*Work to be completed*
Exclude all pictures, then restate the entries below word for word.

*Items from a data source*
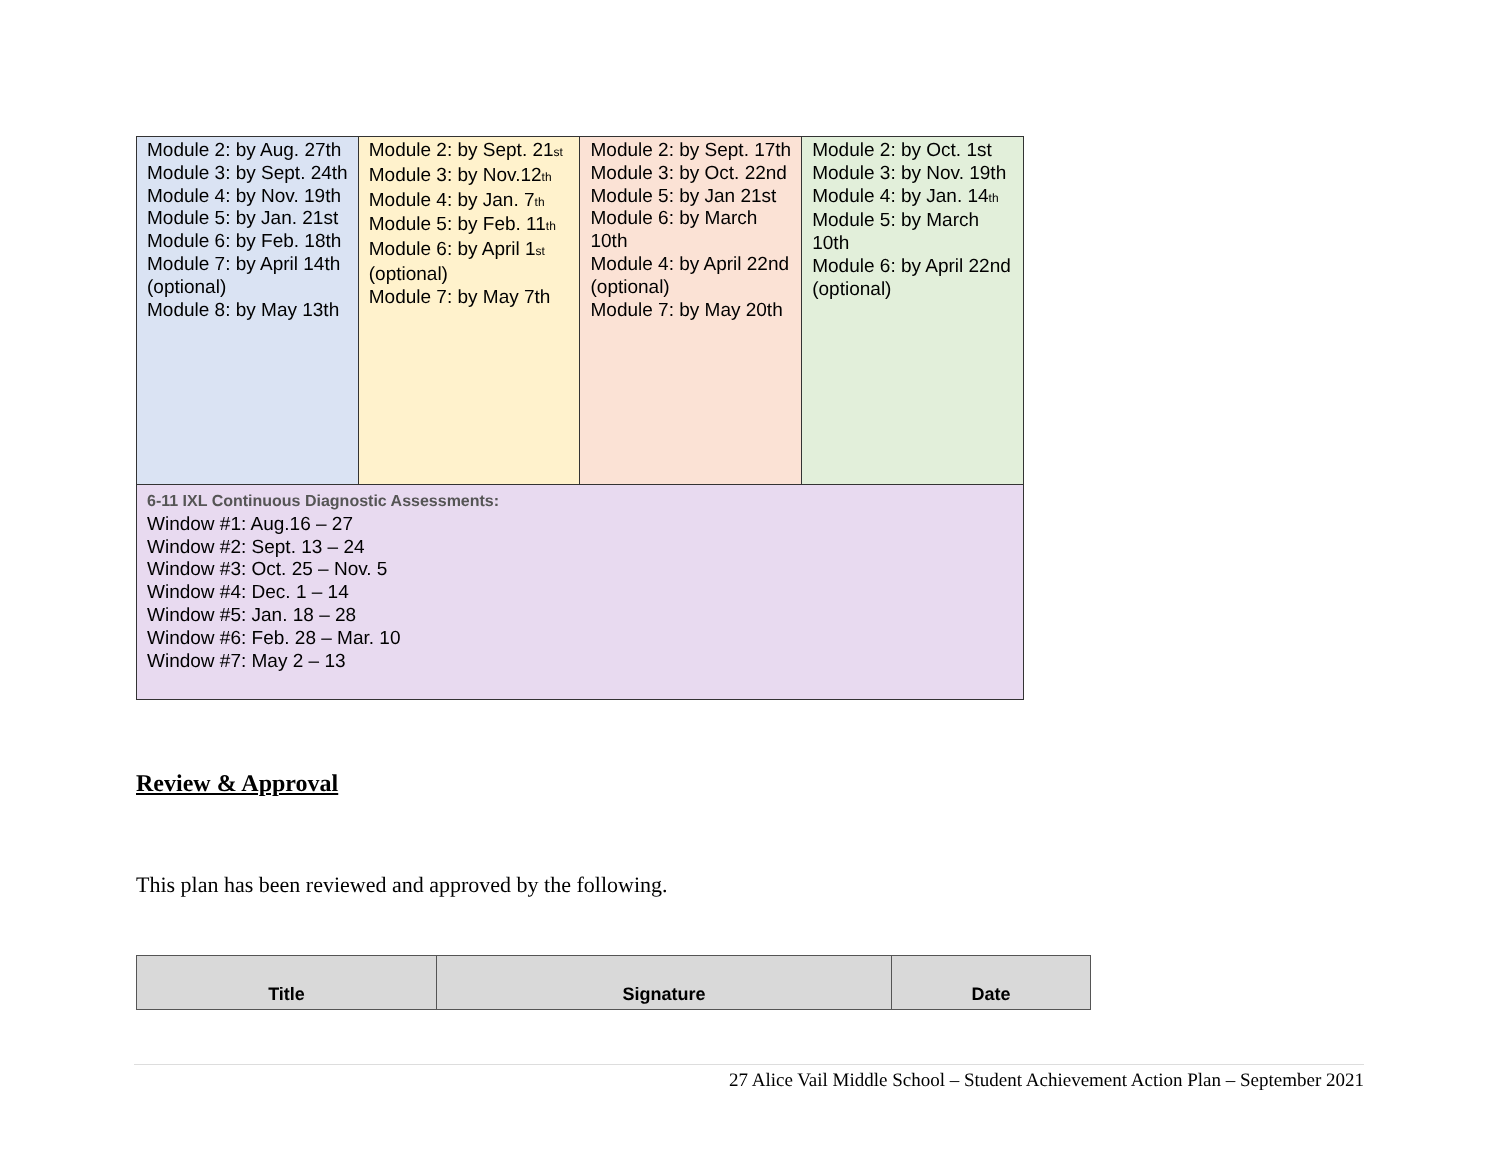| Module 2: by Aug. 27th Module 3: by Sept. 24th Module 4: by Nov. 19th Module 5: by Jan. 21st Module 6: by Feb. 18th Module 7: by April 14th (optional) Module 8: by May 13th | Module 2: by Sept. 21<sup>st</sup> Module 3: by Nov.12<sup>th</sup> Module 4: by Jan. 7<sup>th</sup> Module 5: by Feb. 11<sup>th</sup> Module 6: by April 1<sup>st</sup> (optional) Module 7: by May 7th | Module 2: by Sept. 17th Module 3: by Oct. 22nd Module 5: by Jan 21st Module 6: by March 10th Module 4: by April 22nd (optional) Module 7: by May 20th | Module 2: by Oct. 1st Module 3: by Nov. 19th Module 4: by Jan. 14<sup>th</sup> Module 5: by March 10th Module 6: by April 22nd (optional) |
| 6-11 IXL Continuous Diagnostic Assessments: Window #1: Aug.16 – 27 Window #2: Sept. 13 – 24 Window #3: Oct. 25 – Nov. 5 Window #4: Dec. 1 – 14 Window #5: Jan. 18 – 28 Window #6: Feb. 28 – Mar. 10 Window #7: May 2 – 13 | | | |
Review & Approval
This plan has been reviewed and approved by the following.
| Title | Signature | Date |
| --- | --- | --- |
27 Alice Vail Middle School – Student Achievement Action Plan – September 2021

*Reply to the task*
| Module 2: by Aug. 27th Module 3: by Sept. 24th Module 4: by Nov. 19th Module 5: by Jan. 21st Module 6: by Feb. 18th Module 7: by April 14th (optional) Module 8: by May 13th | Module 2: by Sept. 21<sup>st</sup> Module 3: by Nov.12<sup>th</sup> Module 4: by Jan. 7<sup>th</sup> Module 5: by Feb. 11<sup>th</sup> Module 6: by April 1<sup>st</sup> (optional) Module 7: by May 7th | Module 2: by Sept. 17th Module 3: by Oct. 22nd Module 5: by Jan 21st Module 6: by March 10th Module 4: by April 22nd (optional) Module 7: by May 20th | Module 2: by Oct. 1st Module 3: by Nov. 19th Module 4: by Jan. 14<sup>th</sup> Module 5: by March 10th Module 6: by April 22nd (optional) |
| 6-11 IXL Continuous Diagnostic Assessments: Window #1: Aug.16 – 27 Window #2: Sept. 13 – 24 Window #3: Oct. 25 – Nov. 5 Window #4: Dec. 1 – 14 Window #5: Jan. 18 – 28 Window #6: Feb. 28 – Mar. 10 Window #7: May 2 – 13 | | | |
Review & Approval
This plan has been reviewed and approved by the following.
| Title | Signature | Date |
| --- | --- | --- |
27 Alice Vail Middle School – Student Achievement Action Plan – September 2021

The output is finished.